Document extract
I recently discovered a way to make an algorithm about 15% faster. At least, that's what all the benchmarks said. At some point I duplicated the faster function in my test harness, but did not call the faster version, just the original slower one... And it was still 15% faster. So code that never executed sped up the original code...!!! Obviously, this was due to code and memory layout issues, moving something so it aligned with some CPU cache better.
It's actually really really hard to know if speedups you get are because your code is actually "better" or just because you lucked out with some better alignment somewhere.
Casey Muratori has a really interesting series about things like this in his substack.
Aleksey Shipilёv, a long-time Java "performance engineer" (my term) has written and spoken extensively about the challenging of benchmarking. I highly recommend to read some of his blog posts or watch one of his talks about it.
I vaguely remember about some benchmarking project that deliberately randomised these compiler decisions, so that they could give you more stable estimates of how well your code actually performed, and not just how well you won or lost the linker lottery.
There was Stabilizer [1] which did this, although it is no longer maintained and doesn't work with modern versions of LLVM. I think there is something more current now that automates this, but can't remember what it's called.
As already mentioned this is likely Emery Berger’s project with the idea of intentionally slowing down different parts of the program, also to find out which parts are most sensitive to slowdowns (aka have the biggest effect on overall performance), with the assumption that these are also the parts that profit the most from optimisations.
That linker lottery led to a 15% improvement? I'm surprised. Do you know in what cases you get such a big improvement from something like that? Is it rare? How did you end up reasoning about it?
Various research has shown that the variation can be much higher than 15% due to things like this. It's not that rare; I keep bumping into it. Compilers and linkers do a reasonable job but fundamentally modern CPUs are extremely complex beasts.
I found Casey Muratori's series the best explanation of what is going on at the CPU level.
Some additional context. I was actually writing a benchmarking tool for certain kinds of search algorithm. I spent a long time reducing and controlling for external sources of noise. CPU pinning, doing hundreds of those runs with different data, and then repeating them several times and taking the best of each score with the same data (to control for transient performance issues due to the machine doing other things).
I got the benchmarking tool itself to give reasonably repeatable measurements.
The tool had high precision, but the accuracy of "which algorithm is better" was not reliable just due to these code layout issues.
I basically gave up and shelved the benchmarking project at that point, because it wasn't actually useful to determine which algorithm was better.
Kudos to the author for diving in and uncovering the real story here. The Python 3.14 tail-call interpreter is still a nice improvement (any few-percent gain in a language runtime is hard-won), just not a magic 15% free lunch. More importantly, this incident gave us valuable lessons about benchmarking rigor and the importance of testing across environments. It even helped surface a compiler bug that can now be fixed for everyone’s benefit. It’s the kind of deep-dive that makes you double-check the next big performance claim. Perhaps the most thought-provoking question is: how many other “X% faster” results out there are actually due to benchmarking artifacts or unknown regressions? And how can we better guard against these pitfalls in the future?

Material provided
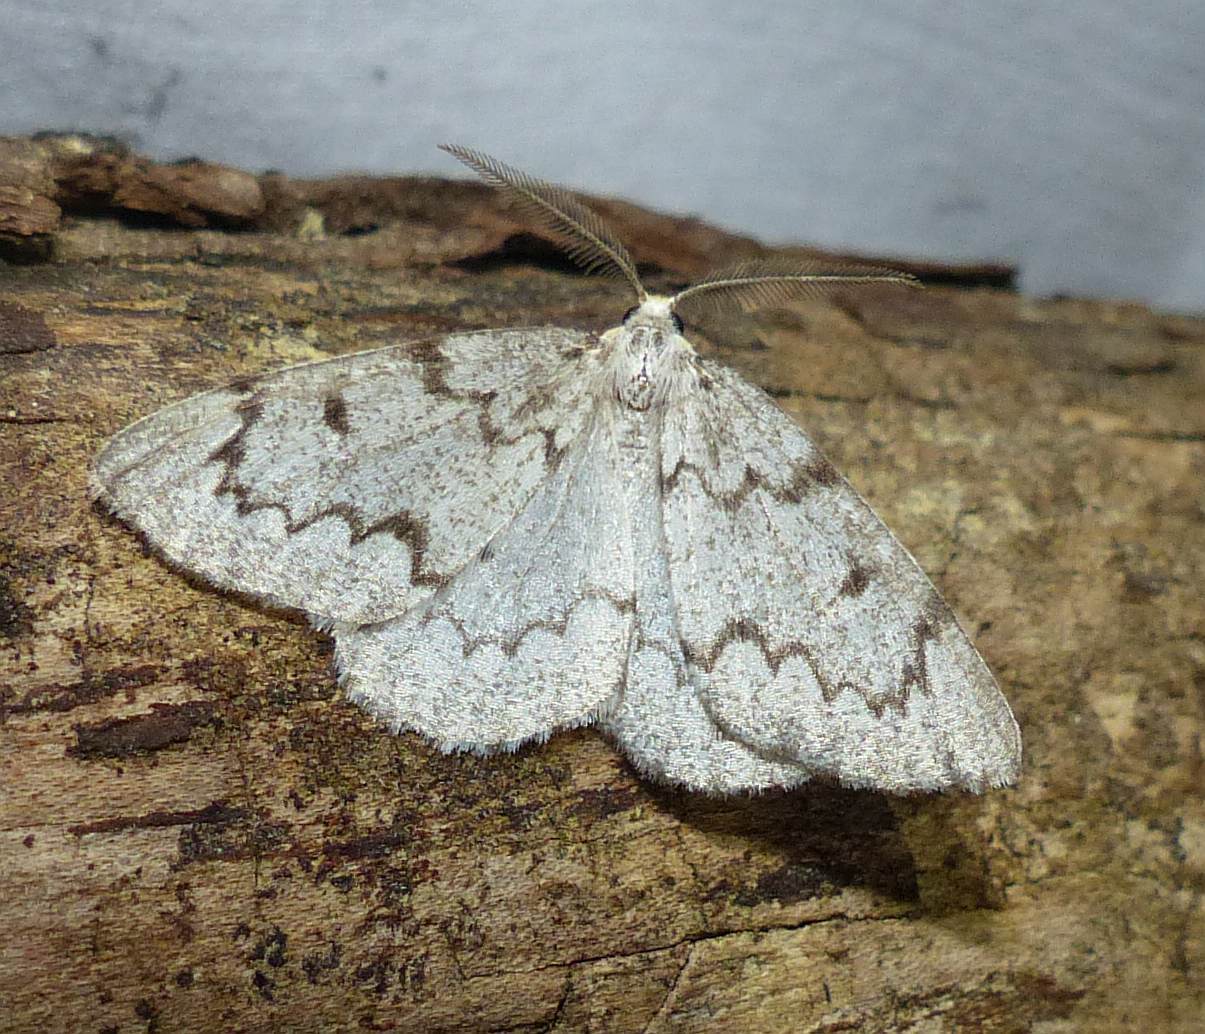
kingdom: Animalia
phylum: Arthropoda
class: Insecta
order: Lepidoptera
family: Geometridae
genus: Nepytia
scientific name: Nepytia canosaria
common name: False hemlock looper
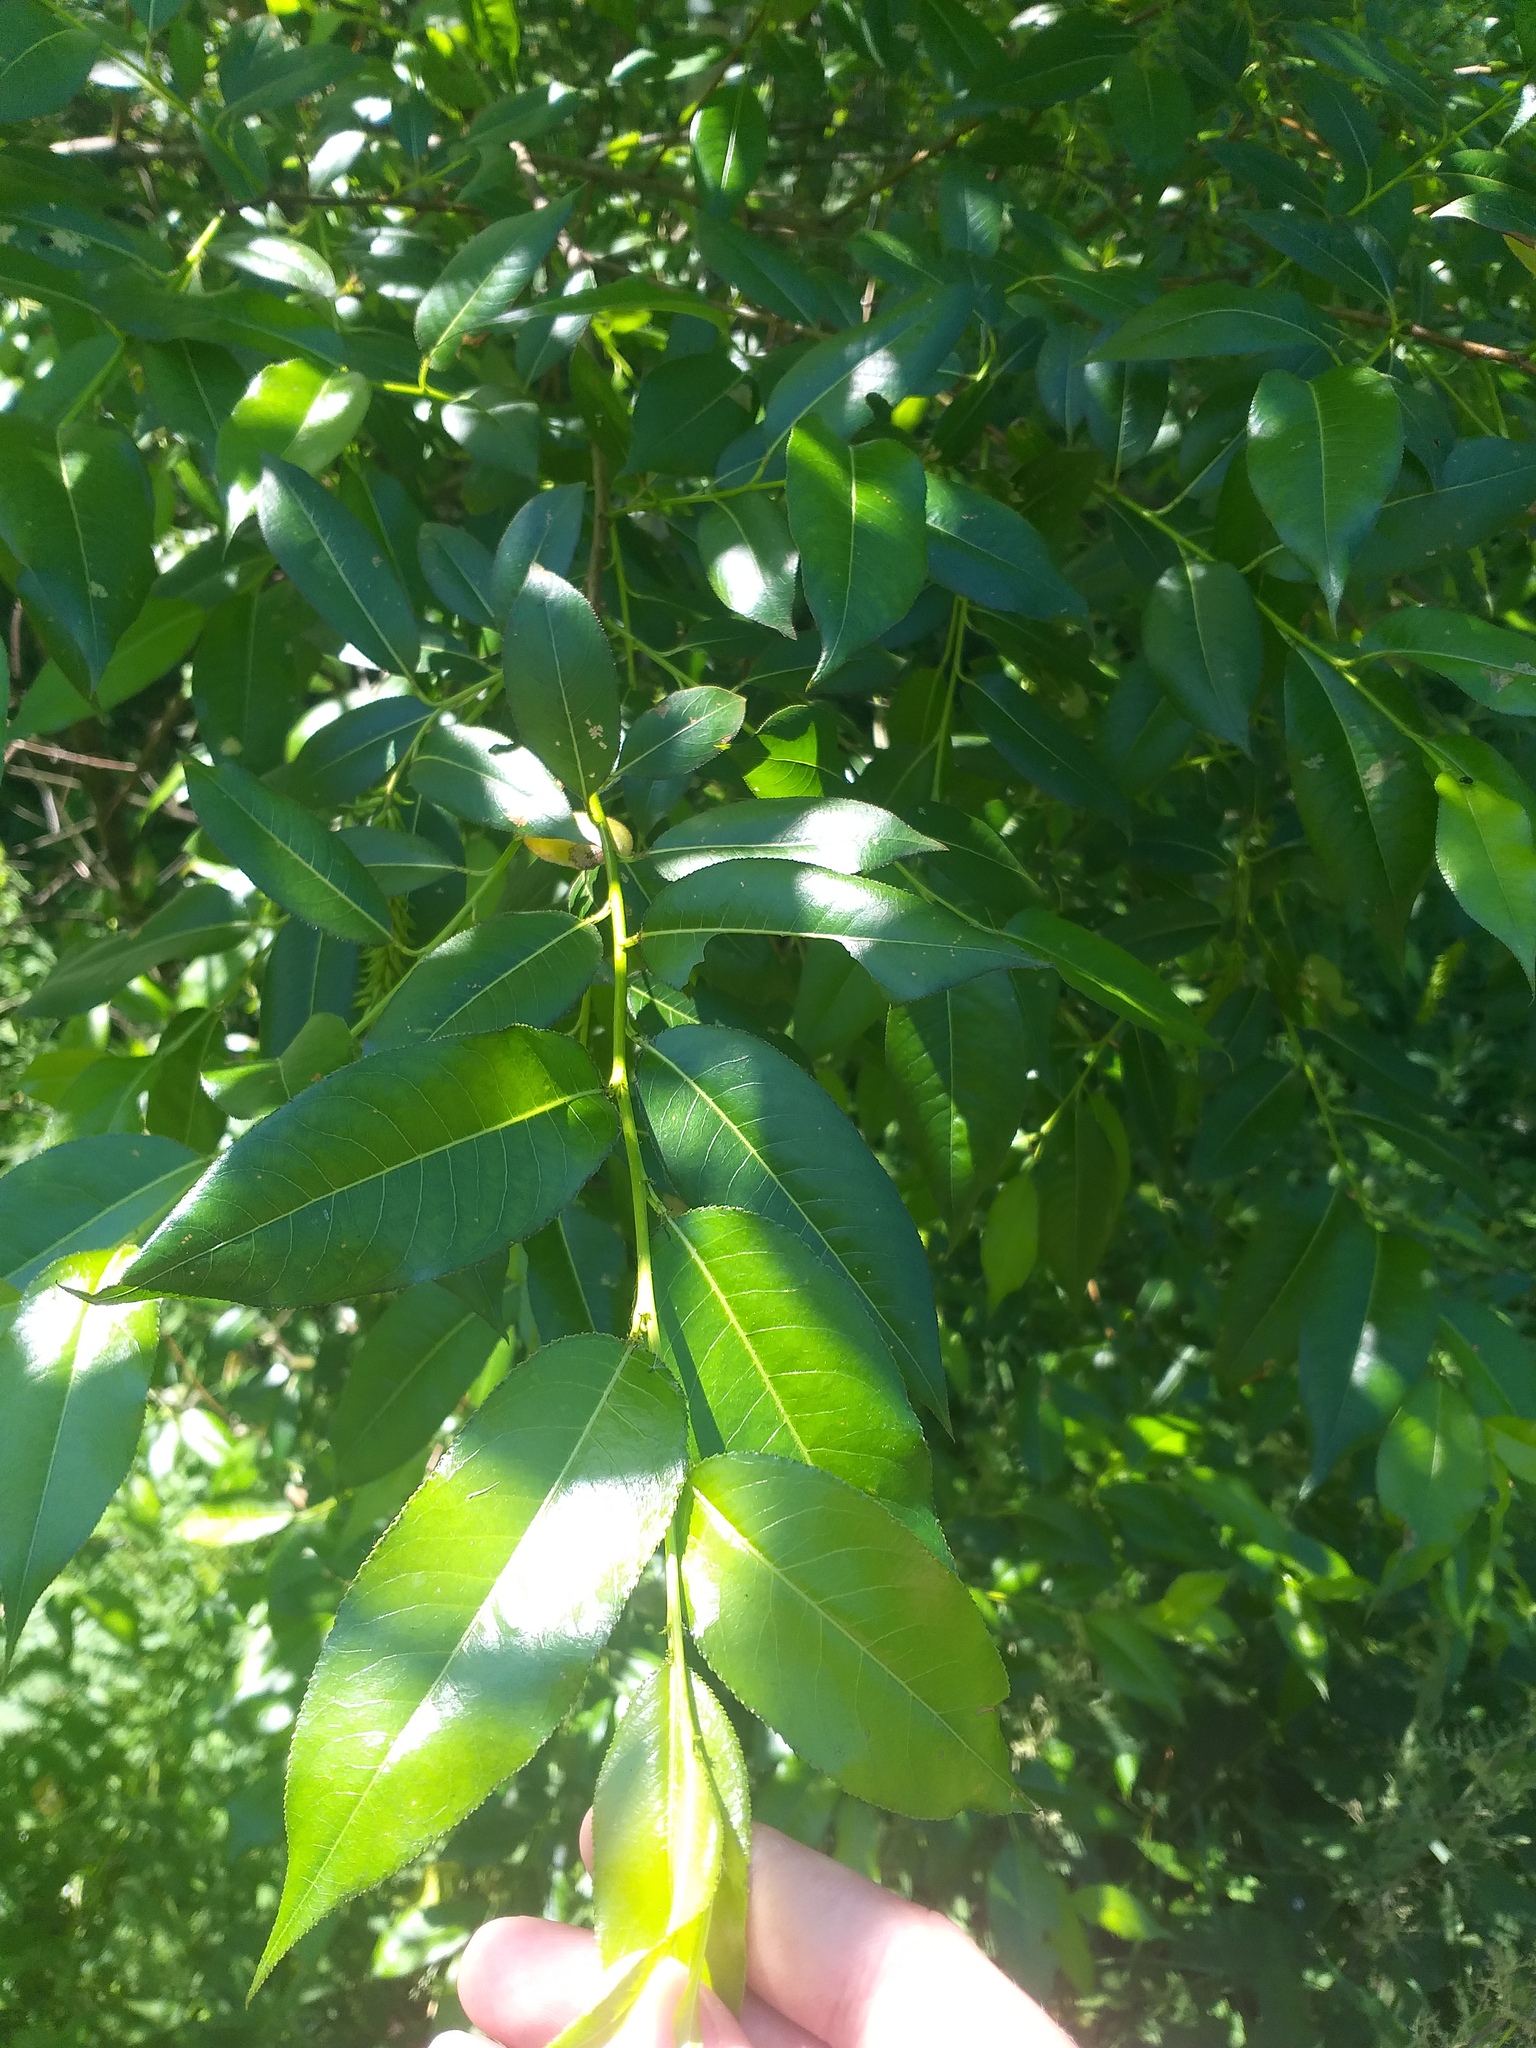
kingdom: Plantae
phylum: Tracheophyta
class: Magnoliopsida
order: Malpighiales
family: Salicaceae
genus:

Brief 1
Answer these questions from the benchmarking thread, one line each:
(a) By about what percentage did the benchmarks say the algorithm became faster?
(b) Why does Stabilizer no longer work for current use?
(c) What did the writer of the benchmarking tool finally do with that project?
Brief 2
Reproduce the benchmarking thread starting at "Aleksey Shipilёv, a" and ending at "what it's called.", swapping "linker lottery" for "layout lottery".
Brief 3
Write the next paragraph of the benchmarking thread, picking up after its final sentence.

Written answer 1
(a) About 15%.
(b) It is no longer maintained and doesn't work with modern versions of LLVM.
(c) Gave up and shelved it, because it wasn't useful for determining which algorithm was better.

Written answer 2
Aleksey Shipilёv, a long-time Java "performance engineer" (my term) has written and spoken extensively about the challenging of benchmarking. I highly recommend to read some of his blog posts or watch one of his talks about it.
I vaguely remember about some benchmarking project that deliberately randomised these compiler decisions, so that they could give you more stable estimates of how well your code actually performed, and not just how well you won or lost the layout lottery.
There was Stabilizer [1] which did this, although it is no longer maintained and doesn't work with modern versions of LLVM. I think there is something more current now that automates this, but can't remember what it's called.

Written answer 3
I guess the bigger question for me is, how was a 10% drop in Python performance not detected when that faulty compiler feature was pushed? Do we not benchmark the compilers themselves? Do the existing benchmarks on the compiler or python side not use that specific compiler?
As far as I am aware, the official CPython binaries on Linux have always been built using GCC, so you will have to build your own CPython using both Clang 18 and 19 to notice the speed difference. I think this is partly why no one has noticed the speed difference yet.
This is a very good example of how C is not "close to the machine" or "portable assembly", modern optimizers will do drastic changes to the logic as long as it has no observable effect.
As stated in the post: "Thus, we end up in this odd world where clang-19 compiles the computed-goto interpreter “correctly” – in the sense that the resulting binary produces all the same value we expect – but at the same time it produces an output completely at odds with the intention of the optimization. Moreover, we also see other versions of the compiler applying optimizations to the “naive” switch()-based interpreter, which implement the exact same optimization we “intended” to perform by rewriting the source code."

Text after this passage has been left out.